How a fake-paper generator tricked scientific journals, 20 years later

Left to right: Dan Aguayo, Max Krohn, and Jeremy Stribling in 2005 (Credits: Frank Dabek).

20 years ago in a pre-ChatGPT world, a fake-paper generator created by 3 MIT kids fooled a major conference so badly that they had to completely reconfigure their reviewing practices.

The goal of the prank was to take aim at predatory publishers who spam researchers with weekly “calls for papers” and then charge excessive “application fees” to make a quick buck. The students’ program, called “SCIgen,” produced nonsensical computer science papers with phony graphs, figures, and citations.

SCIgen authored an article that was initially accepted as a non-reviewed paper to the World Multiconference on Systemics, Cybernetics and Informatics (WMSCI), exposing the conference’s low standards.
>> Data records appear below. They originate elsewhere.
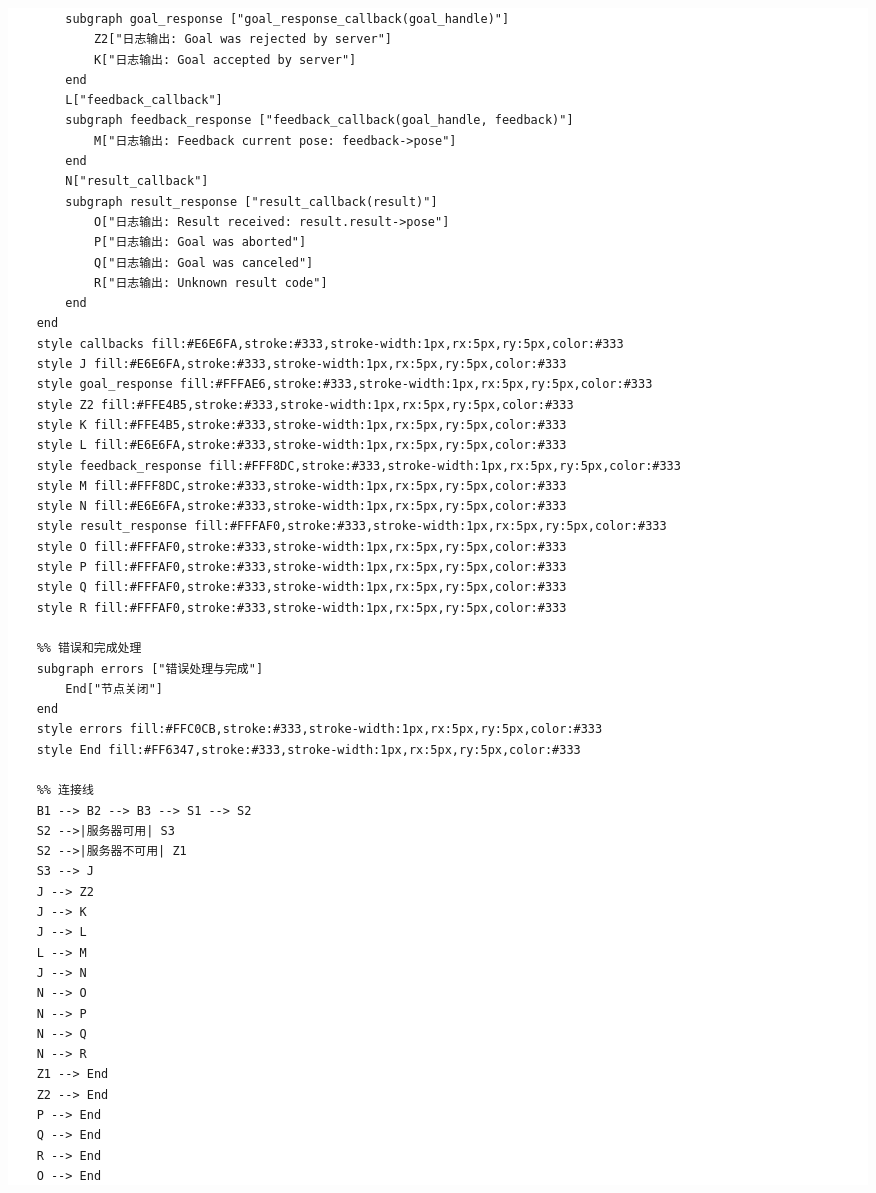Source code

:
 ```mermaid
        subgraph goal_response ["goal_response_callback(goal_handle)"]
            Z2["日志输出: Goal was rejected by server"]
            K["日志输出: Goal accepted by server"]
        end
        L["feedback_callback"]
        subgraph feedback_response ["feedback_callback(goal_handle, feedback)"]
            M["日志输出: Feedback current pose: feedback->pose"]
        end
        N["result_callback"]
        subgraph result_response ["result_callback(result)"]
            O["日志输出: Result received: result.result->pose"]
            P["日志输出: Goal was aborted"]
            Q["日志输出: Goal was canceled"]
            R["日志输出: Unknown result code"]
        end
    end
    style callbacks fill:#E6E6FA,stroke:#333,stroke-width:1px,rx:5px,ry:5px,color:#333
    style J fill:#E6E6FA,stroke:#333,stroke-width:1px,rx:5px,ry:5px,color:#333
    style goal_response fill:#FFFAE6,stroke:#333,stroke-width:1px,rx:5px,ry:5px,color:#333
    style Z2 fill:#FFE4B5,stroke:#333,stroke-width:1px,rx:5px,ry:5px,color:#333
    style K fill:#FFE4B5,stroke:#333,stroke-width:1px,rx:5px,ry:5px,color:#333
    style L fill:#E6E6FA,stroke:#333,stroke-width:1px,rx:5px,ry:5px,color:#333
    style feedback_response fill:#FFF8DC,stroke:#333,stroke-width:1px,rx:5px,ry:5px,color:#333
    style M fill:#FFF8DC,stroke:#333,stroke-width:1px,rx:5px,ry:5px,color:#333
    style N fill:#E6E6FA,stroke:#333,stroke-width:1px,rx:5px,ry:5px,color:#333
    style result_response fill:#FFFAF0,stroke:#333,stroke-width:1px,rx:5px,ry:5px,color:#333
    style O fill:#FFFAF0,stroke:#333,stroke-width:1px,rx:5px,ry:5px,color:#333
    style P fill:#FFFAF0,stroke:#333,stroke-width:1px,rx:5px,ry:5px,color:#333
    style Q fill:#FFFAF0,stroke:#333,stroke-width:1px,rx:5px,ry:5px,color:#333
    style R fill:#FFFAF0,stroke:#333,stroke-width:1px,rx:5px,ry:5px,color:#333

    %% 错误和完成处理
    subgraph errors ["错误处理与完成"]
        End["节点关闭"]
    end
    style errors fill:#FFC0CB,stroke:#333,stroke-width:1px,rx:5px,ry:5px,color:#333
    style End fill:#FF6347,stroke:#333,stroke-width:1px,rx:5px,ry:5px,color:#333

    %% 连接线
    B1 --> B2 --> B3 --> S1 --> S2
    S2 -->|服务器可用| S3
    S2 -->|服务器不可用| Z1
    S3 --> J
    J --> Z2
    J --> K
    J --> L
    L --> M
    J --> N
    N --> O
    N --> P
    N --> Q
    N --> R
    Z1 --> End
    Z2 --> End
    P --> End
    Q --> End
    R --> End
    O --> End

```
Two decades later, the impressive capabilities of the program to mimic human speech are commonplace in systems like ChatGPT, which allow students to use AI to augment (and even replace) academic work.

The project was both innovative and prescient for its time, taking advantage of machine-learning algorithms’ pattern recognition skills before AI systems could train on massive quantities of data from social media and other websites. It also demonstrated how machine learning can muddy the waters with real intelligence well before AI-generated images became ubiquitous.

SCIgen represents a historical timestamp of how a largely pre-AI world could be fooled by a program’s ability to string together sentences that appear sensible at first glance. What was yesterday’s elaborate prank is now commonplace and multimodal, including convincing articles, images, and videos all produced by AI.

This emergent technology’s imitation skills are now undeniable, but researchers at MIT continue to investigate whether machine-learning systems are more sophisticated at their core. Perhaps projects like SCIgen masquerade as intelligence — or represent an entirely new form of intellect in its infancy.

What would appear to be a recent explosion of AI technology is in fact the culmination of decades of research, dating back as far as the late 1950s at MIT. SCIgen’s nonsensical outputs made it an early case of AI mischief, and in a rapidly advancing field, it’s also a precursor to the generated gags and computerized content scattered across our algorithms today.